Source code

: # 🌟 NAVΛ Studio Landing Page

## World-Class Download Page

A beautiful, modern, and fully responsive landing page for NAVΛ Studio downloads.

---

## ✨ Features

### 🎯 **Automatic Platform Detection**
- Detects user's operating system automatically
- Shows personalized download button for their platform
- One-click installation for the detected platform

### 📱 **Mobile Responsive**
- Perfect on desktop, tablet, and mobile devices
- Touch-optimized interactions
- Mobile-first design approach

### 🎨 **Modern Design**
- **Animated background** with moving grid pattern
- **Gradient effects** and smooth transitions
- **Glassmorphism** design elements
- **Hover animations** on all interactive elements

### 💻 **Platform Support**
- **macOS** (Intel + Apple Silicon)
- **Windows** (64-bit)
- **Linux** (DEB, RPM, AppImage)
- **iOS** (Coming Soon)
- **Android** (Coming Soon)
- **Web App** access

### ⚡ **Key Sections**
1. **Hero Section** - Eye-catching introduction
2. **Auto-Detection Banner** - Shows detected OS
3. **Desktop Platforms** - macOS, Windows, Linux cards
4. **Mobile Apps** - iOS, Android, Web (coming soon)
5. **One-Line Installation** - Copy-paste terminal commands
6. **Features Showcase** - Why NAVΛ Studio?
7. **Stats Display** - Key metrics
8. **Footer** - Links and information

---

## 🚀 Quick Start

---*---

» What to work on
Reproduce every item above line for line, without altering a single character.

» Task response
Source code

: # 🌟 NAVΛ Studio Landing Page

## World-Class Download Page

A beautiful, modern, and fully responsive landing page for NAVΛ Studio downloads.

---

## ✨ Features

### 🎯 **Automatic Platform Detection**
- Detects user's operating system automatically
- Shows personalized download button for their platform
- One-click installation for the detected platform

### 📱 **Mobile Responsive**
- Perfect on desktop, tablet, and mobile devices
- Touch-optimized interactions
- Mobile-first design approach

### 🎨 **Modern Design**
- **Animated background** with moving grid pattern
- **Gradient effects** and smooth transitions
- **Glassmorphism** design elements
- **Hover animations** on all interactive elements

### 💻 **Platform Support**
- **macOS** (Intel + Apple Silicon)
- **Windows** (64-bit)
- **Linux** (DEB, RPM, AppImage)
- **iOS** (Coming Soon)
- **Android** (Coming Soon)
- **Web App** access

### ⚡ **Key Sections**
1. **Hero Section** - Eye-catching introduction
2. **Auto-Detection Banner** - Shows detected OS
3. **Desktop Platforms** - macOS, Windows, Linux cards
4. **Mobile Apps** - iOS, Android, Web (coming soon)
5. **One-Line Installation** - Copy-paste terminal commands
6. **Features Showcase** - Why NAVΛ Studio?
7. **Stats Display** - Key metrics
8. **Footer** - Links and information

---

## 🚀 Quick Start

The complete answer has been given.